Gospel and Global Media Culture

Today I’m in class learning the value of communicating the gospel through global media.  This is an elective class I’m choosing as part of my graduate studies at Seattle University.  One of the interesting parts of communicating our faith through media is the different data bases or framing we all bring to our faith.  Everyone has their own view of faith and their perception of the gospel.

To me, the gospel is the story of Jesus Christ coming to this earth, living a sinless life, and giving his life for my sins.  This is the gospel.  What I’m learning is that when you bring 15 people in a room they will all have 15 different view of the gospel and how it relates to their life.

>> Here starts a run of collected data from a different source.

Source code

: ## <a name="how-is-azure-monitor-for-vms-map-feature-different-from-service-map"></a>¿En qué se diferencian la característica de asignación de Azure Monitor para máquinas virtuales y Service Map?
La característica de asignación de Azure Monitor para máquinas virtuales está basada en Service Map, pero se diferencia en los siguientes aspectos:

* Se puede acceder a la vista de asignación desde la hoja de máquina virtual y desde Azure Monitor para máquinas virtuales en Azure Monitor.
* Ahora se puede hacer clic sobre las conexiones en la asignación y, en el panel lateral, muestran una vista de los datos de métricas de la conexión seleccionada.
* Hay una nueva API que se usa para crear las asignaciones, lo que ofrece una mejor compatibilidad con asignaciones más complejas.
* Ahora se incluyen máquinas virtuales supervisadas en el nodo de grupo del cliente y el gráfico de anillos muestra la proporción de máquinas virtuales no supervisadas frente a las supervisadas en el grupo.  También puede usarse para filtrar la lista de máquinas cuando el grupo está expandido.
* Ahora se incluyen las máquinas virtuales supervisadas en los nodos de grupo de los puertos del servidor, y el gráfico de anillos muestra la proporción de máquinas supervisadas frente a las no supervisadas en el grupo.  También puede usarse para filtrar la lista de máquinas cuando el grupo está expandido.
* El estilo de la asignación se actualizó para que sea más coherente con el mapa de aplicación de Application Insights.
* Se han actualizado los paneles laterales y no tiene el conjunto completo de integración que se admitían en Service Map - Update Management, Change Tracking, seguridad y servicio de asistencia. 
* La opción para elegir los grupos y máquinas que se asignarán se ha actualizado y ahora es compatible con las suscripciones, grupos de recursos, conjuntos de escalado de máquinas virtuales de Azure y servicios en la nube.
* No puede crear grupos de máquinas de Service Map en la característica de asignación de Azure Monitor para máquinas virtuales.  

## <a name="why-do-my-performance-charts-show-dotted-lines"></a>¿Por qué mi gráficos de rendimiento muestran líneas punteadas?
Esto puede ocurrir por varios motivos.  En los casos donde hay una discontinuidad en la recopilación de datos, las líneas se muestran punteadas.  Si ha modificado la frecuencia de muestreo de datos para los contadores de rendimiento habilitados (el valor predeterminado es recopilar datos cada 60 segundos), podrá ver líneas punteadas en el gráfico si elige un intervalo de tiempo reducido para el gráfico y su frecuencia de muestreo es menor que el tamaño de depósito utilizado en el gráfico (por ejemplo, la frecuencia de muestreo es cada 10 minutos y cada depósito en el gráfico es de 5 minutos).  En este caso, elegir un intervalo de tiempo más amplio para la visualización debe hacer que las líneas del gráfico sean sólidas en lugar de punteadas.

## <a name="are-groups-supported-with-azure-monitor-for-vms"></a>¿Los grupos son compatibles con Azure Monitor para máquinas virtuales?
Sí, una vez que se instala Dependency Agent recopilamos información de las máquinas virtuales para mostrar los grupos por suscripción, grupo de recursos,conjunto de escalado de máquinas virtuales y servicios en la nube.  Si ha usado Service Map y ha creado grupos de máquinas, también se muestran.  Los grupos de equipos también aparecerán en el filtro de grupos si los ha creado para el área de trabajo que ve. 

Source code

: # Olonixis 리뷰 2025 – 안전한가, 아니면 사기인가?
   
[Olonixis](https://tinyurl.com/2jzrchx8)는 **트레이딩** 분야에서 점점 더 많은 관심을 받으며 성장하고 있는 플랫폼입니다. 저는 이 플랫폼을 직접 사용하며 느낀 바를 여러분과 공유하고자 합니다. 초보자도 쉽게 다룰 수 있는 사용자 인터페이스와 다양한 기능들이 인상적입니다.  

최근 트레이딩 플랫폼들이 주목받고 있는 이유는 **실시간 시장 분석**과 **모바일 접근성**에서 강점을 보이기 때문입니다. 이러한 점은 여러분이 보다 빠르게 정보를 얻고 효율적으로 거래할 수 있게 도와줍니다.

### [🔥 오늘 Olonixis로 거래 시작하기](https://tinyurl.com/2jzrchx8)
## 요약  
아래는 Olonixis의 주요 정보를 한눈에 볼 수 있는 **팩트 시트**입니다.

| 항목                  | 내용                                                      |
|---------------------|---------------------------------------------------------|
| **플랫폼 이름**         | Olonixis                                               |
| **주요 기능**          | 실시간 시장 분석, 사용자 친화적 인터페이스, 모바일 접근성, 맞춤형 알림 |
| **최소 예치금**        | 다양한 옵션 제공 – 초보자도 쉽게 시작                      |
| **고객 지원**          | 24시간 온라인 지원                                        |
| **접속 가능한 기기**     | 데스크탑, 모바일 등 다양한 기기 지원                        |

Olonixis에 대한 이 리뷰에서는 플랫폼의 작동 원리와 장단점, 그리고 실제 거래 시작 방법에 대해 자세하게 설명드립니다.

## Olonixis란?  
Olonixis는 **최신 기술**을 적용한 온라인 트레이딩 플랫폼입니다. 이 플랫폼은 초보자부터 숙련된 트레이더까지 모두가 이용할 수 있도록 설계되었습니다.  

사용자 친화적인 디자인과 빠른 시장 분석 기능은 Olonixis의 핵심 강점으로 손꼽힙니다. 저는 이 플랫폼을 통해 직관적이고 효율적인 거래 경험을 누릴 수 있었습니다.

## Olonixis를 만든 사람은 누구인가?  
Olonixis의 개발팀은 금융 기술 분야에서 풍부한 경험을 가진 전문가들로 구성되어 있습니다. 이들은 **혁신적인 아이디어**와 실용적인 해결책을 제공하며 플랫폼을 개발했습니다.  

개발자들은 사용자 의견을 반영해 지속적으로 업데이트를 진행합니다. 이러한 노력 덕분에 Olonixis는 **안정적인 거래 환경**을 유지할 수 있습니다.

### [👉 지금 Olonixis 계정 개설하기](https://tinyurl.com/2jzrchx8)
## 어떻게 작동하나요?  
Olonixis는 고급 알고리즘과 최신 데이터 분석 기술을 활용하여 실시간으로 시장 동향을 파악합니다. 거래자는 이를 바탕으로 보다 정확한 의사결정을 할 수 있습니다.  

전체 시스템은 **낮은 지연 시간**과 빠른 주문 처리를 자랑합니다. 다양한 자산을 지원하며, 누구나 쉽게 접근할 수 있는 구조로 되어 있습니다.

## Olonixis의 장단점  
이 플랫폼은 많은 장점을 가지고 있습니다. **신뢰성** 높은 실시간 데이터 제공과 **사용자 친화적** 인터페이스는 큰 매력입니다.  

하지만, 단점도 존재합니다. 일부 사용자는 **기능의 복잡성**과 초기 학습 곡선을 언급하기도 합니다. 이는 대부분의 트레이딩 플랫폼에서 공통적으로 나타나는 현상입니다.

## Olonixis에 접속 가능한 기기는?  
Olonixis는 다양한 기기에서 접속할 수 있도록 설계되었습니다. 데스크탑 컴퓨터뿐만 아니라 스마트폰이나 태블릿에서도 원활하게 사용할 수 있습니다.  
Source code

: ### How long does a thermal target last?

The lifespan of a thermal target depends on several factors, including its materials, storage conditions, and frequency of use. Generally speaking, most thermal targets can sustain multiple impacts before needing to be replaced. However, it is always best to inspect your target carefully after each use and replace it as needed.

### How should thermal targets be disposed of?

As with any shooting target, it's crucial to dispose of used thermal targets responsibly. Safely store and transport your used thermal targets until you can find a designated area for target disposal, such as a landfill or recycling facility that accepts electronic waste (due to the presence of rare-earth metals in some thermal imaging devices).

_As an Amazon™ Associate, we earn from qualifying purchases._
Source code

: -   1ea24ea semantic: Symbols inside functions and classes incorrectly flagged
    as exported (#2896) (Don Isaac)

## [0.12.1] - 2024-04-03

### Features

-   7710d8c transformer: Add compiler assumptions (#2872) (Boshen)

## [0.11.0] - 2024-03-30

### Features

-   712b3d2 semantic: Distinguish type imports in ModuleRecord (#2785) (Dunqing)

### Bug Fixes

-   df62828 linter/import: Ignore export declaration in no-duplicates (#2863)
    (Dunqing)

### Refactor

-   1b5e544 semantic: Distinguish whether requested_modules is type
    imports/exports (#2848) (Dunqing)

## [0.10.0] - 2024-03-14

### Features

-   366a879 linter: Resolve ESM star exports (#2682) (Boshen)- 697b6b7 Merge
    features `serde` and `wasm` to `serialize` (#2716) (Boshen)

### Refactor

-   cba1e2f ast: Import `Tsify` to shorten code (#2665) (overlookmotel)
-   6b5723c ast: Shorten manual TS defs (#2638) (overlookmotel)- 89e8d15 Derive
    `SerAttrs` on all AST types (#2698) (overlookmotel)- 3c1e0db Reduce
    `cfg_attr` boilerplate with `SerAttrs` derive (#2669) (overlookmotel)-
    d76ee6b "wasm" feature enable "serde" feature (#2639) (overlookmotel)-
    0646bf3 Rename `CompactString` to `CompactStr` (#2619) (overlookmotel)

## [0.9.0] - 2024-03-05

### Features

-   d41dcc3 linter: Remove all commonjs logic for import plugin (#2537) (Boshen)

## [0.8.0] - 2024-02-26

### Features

My responsibility is to share the gospel in a way that can be understood by the people I’m sharing with.  As shared by my class mate Kirimi (from Kenya).  In the African culture the missionaries would bring the gospel to the African people wrapped in their western culture.  Much like bringing a baby wrapped in a western blanket.  This caused the gospel to be received and learned through a western filter.  Yet, once the African people were able to remove the “western blanket” from the baby (gospel) they were able to understand it better.  This is how I’m able to embrace the values and differences people have regarding the gospel.  I still believe that the only way for us to connect with God is through a personal relationship with Jesus Christ.  Yet, I’m able to respect the beliefs of others which will help me understand where others are coming from.

This is an important value to understand when thinking of sharing the gospel in the global media culture.

3 responses to “Gospel and Global Media Culture

  1. I was surprised by the particular differences and similarities in our gospel discussion today. I, too, appreciate Kirimi’s African missionaries example to help me see the implications of presenting the gospel in my own view without listening to the recipient of my speech first. There is so much depth of meaning in both the words of the gospel and the life of other. I believe I cannot help but be changed by my encounter with each.

  2. Kirimi’s imagery caught my attention too…really an important cautionary metaphor. It occurs to me as well that many of us post-modern, post-colonial (mostly white) Americans can also miss a key outcome in a guilt-filled rush to condemn our past missteps: the Gospel took root in Africa and is now coming our way wrapped in kaftans, boubous and dashikis. I don’t agree with everything that is coming out of Africa, but isn’t it fascinating?

  3. Yes, I love the learning process in an ecumenical setting where we can be aware of different faith traditions and theologies. I do believe in revelation and God’s self-communication is present in all language and cultures. And yes, our relationship with God will depend in our personal relationship with Jesus and in how we live his message.